Twenty years after her passing, Mother Teresa is still beloved by millions across the world. Her charitable acts still resonate and inspire.
Mother Teresa (Saint Teresa of Calcutta) is beloved even today by millions across the world for dedicating her life to helping those dying of HIV/AIDS, leprosy and tuberculosis in India.
Mother Teresa was born Anjezë Gonxhe in 1910. Her father was involved in politics and she spent her childhood in Skopje. According to some reports, Teresa was interested in the work done by missionaries by the time she was 12 years old. It was during this period, she committed herself to following the same path. She left home when she was just 18 years old and joined the Sisters of Loreto at Loreto Abbey in Rathfarnham, Ireland. Her goal was to learn English and become a missionary herself. She did not see her mother or sister after that in her life. A year later, she arrived in India to begin her work helping those in need. She taught at a convent in Darjeeling and learnt Bengali during this period. At 1937, she took her solemn vow. She was a teacher at the Loreto convent school in Entally, eastern Calcutta for close to two decades and eventually became the institute’s headmistress. Even though she loved her life as a teacher, she also was deeply affected by the poverty at display in Calcutta especially the suffering she witnessed during the Bengal Famine.
In 1948, she had left her school behind to begin working to help and aid the poor in the city. It was then, when she transformed from Sister Teresa to Mother Teresa, as she was affectionately called by the millions across Calcutta and India.
Mother Teresa along with a few other dedicated women declared her intent of helping the “poorest of the poor.” Soon, her deeds not only caught the eye of the public but also gained attention from the Indian government. In one of her diary entries during the early years she wrote, “Our Lord wants me to be a free nun covered with the poverty of the cross. Today, I learned a good lesson. The poverty of the poor must be so hard for them. While looking for a home I walked and walked till my arms and legs ached. I thought how much they must ache in body and soul, looking for a home, food and health.”
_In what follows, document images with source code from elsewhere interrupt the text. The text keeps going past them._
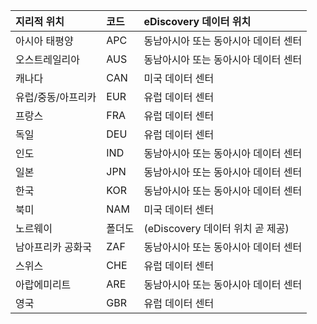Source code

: 
|  지리적 위치               |  코드  |  eDiscovery 데이터 위치        |
|:----------------------------|:-------|:---------------------------------|
|아시아 태평양                 |APC     |동남아시아 또는 동아시아 데이터 센터|
|오스트레일리아                    |AUS     |동남아시아 또는 동아시아 데이터 센터|
|캐나다                       |CAN     |미국 데이터 센터                    |
|유럽/중동/아프리카|EUR     |유럽 데이터 센터                |
|프랑스                       |FRA     |유럽 데이터 센터                |
|독일                      |DEU     |유럽 데이터 센터                |
|인도                        |IND     |동남아시아 또는 동아시아 데이터 센터|
|일본                        |JPN     |동남아시아 또는 동아시아 데이터 센터|
|한국                        |KOR     |동남아시아 또는 동아시아 데이터 센터|
|북미                |NAM     |미국 데이터 센터                    |
|노르웨이                       |폴더도     |(eDiscovery 데이터 위치 곧 제공)|
|남아프리카 공화국                 |ZAF     |동남아시아 또는 동아시아 데이터 센터|
|스위스                  |CHE     |유럽 데이터 센터                |
|아랍에미리트         |ARE     |동남아시아 또는 동아시아 데이터 센터|
|영국               |GBR     |유럽 데이터 센터                |
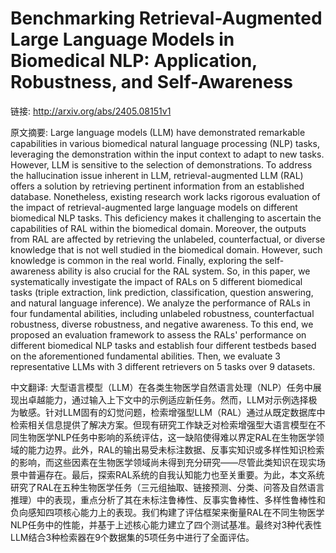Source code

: # Benchmarking Retrieval-Augmented Large Language Models in Biomedical NLP: Application, Robustness, and Self-Awareness

链接: http://arxiv.org/abs/2405.08151v1

原文摘要:
Large language models (LLM) have demonstrated remarkable capabilities in
various biomedical natural language processing (NLP) tasks, leveraging the
demonstration within the input context to adapt to new tasks. However, LLM is
sensitive to the selection of demonstrations. To address the hallucination
issue inherent in LLM, retrieval-augmented LLM (RAL) offers a solution by
retrieving pertinent information from an established database. Nonetheless,
existing research work lacks rigorous evaluation of the impact of
retrieval-augmented large language models on different biomedical NLP tasks.
This deficiency makes it challenging to ascertain the capabilities of RAL
within the biomedical domain. Moreover, the outputs from RAL are affected by
retrieving the unlabeled, counterfactual, or diverse knowledge that is not well
studied in the biomedical domain. However, such knowledge is common in the real
world. Finally, exploring the self-awareness ability is also crucial for the
RAL system. So, in this paper, we systematically investigate the impact of RALs
on 5 different biomedical tasks (triple extraction, link prediction,
classification, question answering, and natural language inference). We analyze
the performance of RALs in four fundamental abilities, including unlabeled
robustness, counterfactual robustness, diverse robustness, and negative
awareness. To this end, we proposed an evaluation framework to assess the RALs'
performance on different biomedical NLP tasks and establish four different
testbeds based on the aforementioned fundamental abilities. Then, we evaluate 3
representative LLMs with 3 different retrievers on 5 tasks over 9 datasets.

中文翻译:
大型语言模型（LLM）在各类生物医学自然语言处理（NLP）任务中展现出卓越能力，通过输入上下文中的示例适应新任务。然而，LLM对示例选择极为敏感。针对LLM固有的幻觉问题，检索增强型LLM（RAL）通过从既定数据库中检索相关信息提供了解决方案。但现有研究工作缺乏对检索增强型大语言模型在不同生物医学NLP任务中影响的系统评估，这一缺陷使得难以界定RAL在生物医学领域的能力边界。此外，RAL的输出易受未标注数据、反事实知识或多样性知识检索的影响，而这些因素在生物医学领域尚未得到充分研究——尽管此类知识在现实场景中普遍存在。最后，探索RAL系统的自我认知能力也至关重要。为此，本文系统研究了RAL在五种生物医学任务（三元组抽取、链接预测、分类、问答及自然语言推理）中的表现，重点分析了其在未标注鲁棒性、反事实鲁棒性、多样性鲁棒性和负向感知四项核心能力上的表现。我们构建了评估框架来衡量RAL在不同生物医学NLP任务中的性能，并基于上述核心能力建立了四个测试基准。最终对3种代表性LLM结合3种检索器在9个数据集的5项任务中进行了全面评估。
Her main charitable organization, the Missionaries of Charity was founded in 1950. Mother Teresa by now has gained world renown through her charitable demeanor. In 1979, Mother Teresa was awarded the Nobel Peace Prize and became a symbol of charitable, selfless work. Despite declining health, she continued her work till the 1990s. In 1997, she passed away and she was honored not only by the Indian government but by governments and prominent personalities across the world.
During her life, Mother Teresa was also subject to some criticism. The Missionaries of Charity was criticized for not providing adequate healthcare to those in need. Some of her views and motives have also been questioned. In 2016, Mother Teresa was canonized by the Roman Catholic Church as Saint Teresa. Her foundation continues to function around the world still aiding those in dire need.
Similar to the life led by Mother Teresa, there have been those who have chosen to lead the path of serving the society. Most recently, Father Tom Uzhunnalil, the Indian priest who had been held captive for over a year by terrorists in Yemen, was released. Despite warnings from the Indian government, he had chosen to remain in Yemen to be the Chaplain of the Missionaries of Charity home in Aden.
Religious organizations in the word have frequently come together to help those experiencing hardships. In India, the Ramakrishna Mission, which was founded by Swami Vivekananda in 1897, continues to work extensively in health care, disaster relief, rural management, tribal welfare, and education.
Our assessment is that Mother Teresa’s legacy of helping the poorest of the poor continues to this day. What is it about men and women like Mother Teresa that urges them to sacrifice their own lives for the well-being of others? Is it due to an innate sense of responsibility for humanity? Or is it a way to aid in religious conversion?